DBCA's Biodiversity and Conservation Science division has a key role in monitoring, evaluating and reporting on the environmental health of the Swan Canning Estuary and its catchment.
Environmental monitoring is focused on water quality and biological indicators including fish and seagrass.
What we do
- develop an understanding of waterway function
- track trends
- measure compliance against management targets
- monitor the extent and severity of low oxygen and algal blooms
- report changing conditions to the community
- inform catchment models
- guide management decisions and incident response
- determine the effectiveness of estuary and catchment management measures
The weekly Microalgae Activity Report (MAR) provides information on microalgae activity levels, the probability of discoloration and/or scum formation, and potential warnings. This is based on data collected at 20 routine monitoring sites throughout the Swan Canning river system. Concentrations of chlorophyll-a, a plant pigment, are used to estimate microalgal activity.

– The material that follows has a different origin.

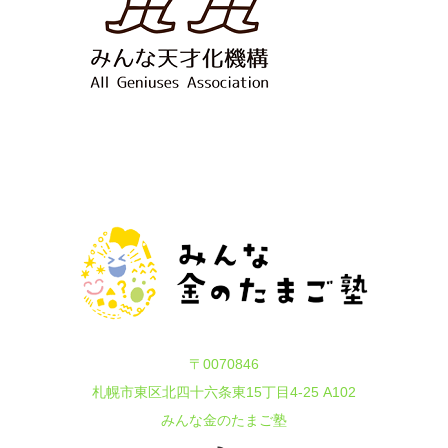
〒0070846
札幌市東区北四十六条東15丁目4-25 A102
みんな金のたまご塾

This week's Microalgae Activity Report
Week starting: Monday 20th March 2023 (next update scheduled for 30th March 2023)
Microalgae activity was high at Woodbidge in the Swan, and between Shelley and Langford in the Canning this week.
The bloom of the paralytic shellfish toxin-producing alga Alexandrium that was previously evident in the Swan River between Matilda Bay and East Perth now predominantly located between East Perth and Maylands. As an on-going precaution:
- People are reminded of permanent Department of Health advice not to eat shellfish (mussels, other bivalves and gastropods) caught in the river system. Commercial shellfish are not impacted.
- Eating affected crabs and mussels may be dangerous, and in extreme cases, fatal. To ensure your blue swimmers are Alexandrium-free, remove the head, guts (mustard) and gills before freezing, cooking or eating them. Cooking whole crabs does not destroy the toxins and could potentially spread the toxin from crab guts into the flesh or broth. Freezing whole crabs could result in PSTs spreading to the flesh during thawing.
- And remember - you still have to land and transport blue swimmers home as whole crabs, unless you plan to eat them immediately.
- You can report pollution and other events in the Swan Canning Riverpark, such as injured animals, algal blooms and other environmental concerns, to DBCA's Riverpark Duty Officer on 9278-0981.
Fish responsibly - dolphins, particularly calves, can get tangled in fishing line. Please collect and responsibly dispose of unwanted fishing line.
|Low levels of microalgae with no likely visible impact||Possibility of discolouration and/or scum formation||High probability of discolouration and/or scum formation||Presence of species potentially harmful to aquatic life, OR human health requiring public advice|
|Chlorophyll-a (µg/L)||< 4||4 - 10||> 10||N/A|
Routine water quality monitoring
Water quality monitoring occurs on a weekly basis in the Swan Canning Estuary and fortnightly in its catchment.
Parameters collected include salinity, temperature, dissolved oxygen, nutrients and phytoplankton.
Water quality reports (or profiles) are prepared weekly to share information on waterway conditions. The most recent reports are available for download at the bottom of this page. Weekly reports produced in 2022 are also available to download.
Weekly water quality reports produced before 2022 are available by emailing DBCA: email@example.com.
Current algal bloom warning information is also available.
More water quality reports are available on the Parks and Wildlife Service website:
Monitoring and evaluating fish communities
In collaboration with Murdoch University, DBCA reports annually on fish communities as an indicator of the condition of the Swan Canning Estuary. Since 2012, fish communities have been monitored in summer and autumn at six nearshore and six offshore sites in the upper, middle and lower Swan, as well as in the lower Canning.
The latest (2022 and 2021) reports are available for download at the bottom of this page. Historic reports are available on the Parks and Wildlife Service website. Sampling for the next report will begin in early 2023.
Seagrass health and distribution
Seagrasses are some of the most productive organisms in the world. Productivity rates can be twice that of forests. There are three main species of seagrass in the Swan Canning Riverpark, with paddleweed (Halophila ovalis) the dominant species. They play a role in maintaining oxygen levels at the sediment/water interface, support diverse and productive faunal assemblages and are an important food source for animals such as WA’s iconic black swan. Since 2011, seagrass has been monitored annually between November and March at six locations. Historic reports are available on the Parks and Wildlife Service website. A five-year report on seagrass condition is being compiled.
DBCA investigates the type, distribution, and concentration of non-nutrient contamination in the Swan Canning Estuary. Non-nutrient contaminants include metals, per- and poly-fluoroalkyl substances (PFAS), pesticides, petroleum hydrocarbons and polychlorinated biphenyls. These are typically the result of historic and current agricultural, urban and industrial activities. They can enter the Swan Canning Estuary system through drains, tributaries, groundwater, in-river activities such as recreational boating and the disturbance of acid sulphate soils. The most recently released reports on contaminants are available for download at the bottom of this page. Historic reports are available on the Parks and Wildlife Service website.